Person looking at clothes in a store.

Image source: Getty Images.

Canada Goose gets grounded

The maker of high-end parkas increased revenue just 1% to $281.1 million Canadian dollars, or down 3% on a constant-currency basis, showing the company is struggling in the current macro environment. That missed estimates at CA$288 million.

Direct-to-consumer revenue rose 15% to CA$109.4 million, while wholesale revenue was down 10%, in line with its strategy of optimizing its DTC business and streamlining wholesale revenue. Revenue rose 13% in Asia-Pacific and 6% in Europe, but fell 7% in North America. 

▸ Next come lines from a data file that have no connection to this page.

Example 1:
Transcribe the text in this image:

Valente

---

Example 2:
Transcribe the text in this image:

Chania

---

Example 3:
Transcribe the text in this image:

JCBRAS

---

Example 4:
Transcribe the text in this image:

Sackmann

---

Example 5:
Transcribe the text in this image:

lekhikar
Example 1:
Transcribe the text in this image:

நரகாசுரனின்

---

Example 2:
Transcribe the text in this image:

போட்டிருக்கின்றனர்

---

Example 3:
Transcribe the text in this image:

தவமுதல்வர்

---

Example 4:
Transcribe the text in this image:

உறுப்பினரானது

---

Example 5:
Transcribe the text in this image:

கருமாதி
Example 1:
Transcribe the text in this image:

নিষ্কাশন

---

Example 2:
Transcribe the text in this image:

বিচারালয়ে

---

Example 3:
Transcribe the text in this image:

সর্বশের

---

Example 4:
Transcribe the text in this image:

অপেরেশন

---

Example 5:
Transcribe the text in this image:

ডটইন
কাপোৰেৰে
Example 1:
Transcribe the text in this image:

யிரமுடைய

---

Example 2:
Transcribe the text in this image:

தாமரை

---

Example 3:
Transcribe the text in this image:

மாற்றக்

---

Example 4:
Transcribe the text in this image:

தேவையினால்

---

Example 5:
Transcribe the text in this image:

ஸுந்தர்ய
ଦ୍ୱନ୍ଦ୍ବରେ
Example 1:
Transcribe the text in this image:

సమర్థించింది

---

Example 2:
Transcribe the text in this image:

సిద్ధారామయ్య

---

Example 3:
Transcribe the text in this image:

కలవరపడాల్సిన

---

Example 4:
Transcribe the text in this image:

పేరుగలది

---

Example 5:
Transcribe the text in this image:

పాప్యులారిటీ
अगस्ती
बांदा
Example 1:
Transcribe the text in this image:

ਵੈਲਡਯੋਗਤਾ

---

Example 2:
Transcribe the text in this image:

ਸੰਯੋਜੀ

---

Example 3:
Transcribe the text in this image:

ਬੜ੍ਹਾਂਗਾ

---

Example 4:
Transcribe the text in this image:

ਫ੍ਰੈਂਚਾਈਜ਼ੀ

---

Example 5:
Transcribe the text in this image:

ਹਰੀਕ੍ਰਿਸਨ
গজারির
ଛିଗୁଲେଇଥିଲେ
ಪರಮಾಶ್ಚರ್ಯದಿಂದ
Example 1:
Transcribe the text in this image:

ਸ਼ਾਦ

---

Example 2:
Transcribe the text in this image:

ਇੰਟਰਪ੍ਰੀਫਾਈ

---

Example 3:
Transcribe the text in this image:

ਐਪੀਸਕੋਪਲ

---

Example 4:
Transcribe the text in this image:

Gross margin improved from 59.8% to 63.9% from the mix shift to direct-to-consumer, but selling, general, and administrative costs also soared due in part to one-time investments. As a result, operating income was CA$2.3 million, down from CA$21.5 million. As a result, adjusted earnings per share fell from CA$0.19 to CA$0.16. Still, that was much better than the consensus at a loss of CA$0.16.

Despite the challenging retail environment, CEO Dani Reiss said, "The quarter saw us advance each of our priorities, including a favorable response to our investments in emerging categories such as rainwear, apparel, and footwear; a new channel launch with the opening of our first travel luxury location."

Guidance takes a cut too

Citing challenging macro and geopolitical environments, the company dialed down its revenue forecast from CA$1.4 billion-$1.5 billion to CA$1.2 billion-$1.4 billion, and cut its adjusted EPS guidance from CA$1.20-$1.48 to CA$0.60-$1.40. 

If Canada Goose's challenges are indeed cyclical, the stock could be a good buy at the moment, trading at a forward P/E of 14. The business is volatile at the moment, but there's still a significant growth opportunity ahead. Risk-tolerant investors should consider the stock for their watch lists.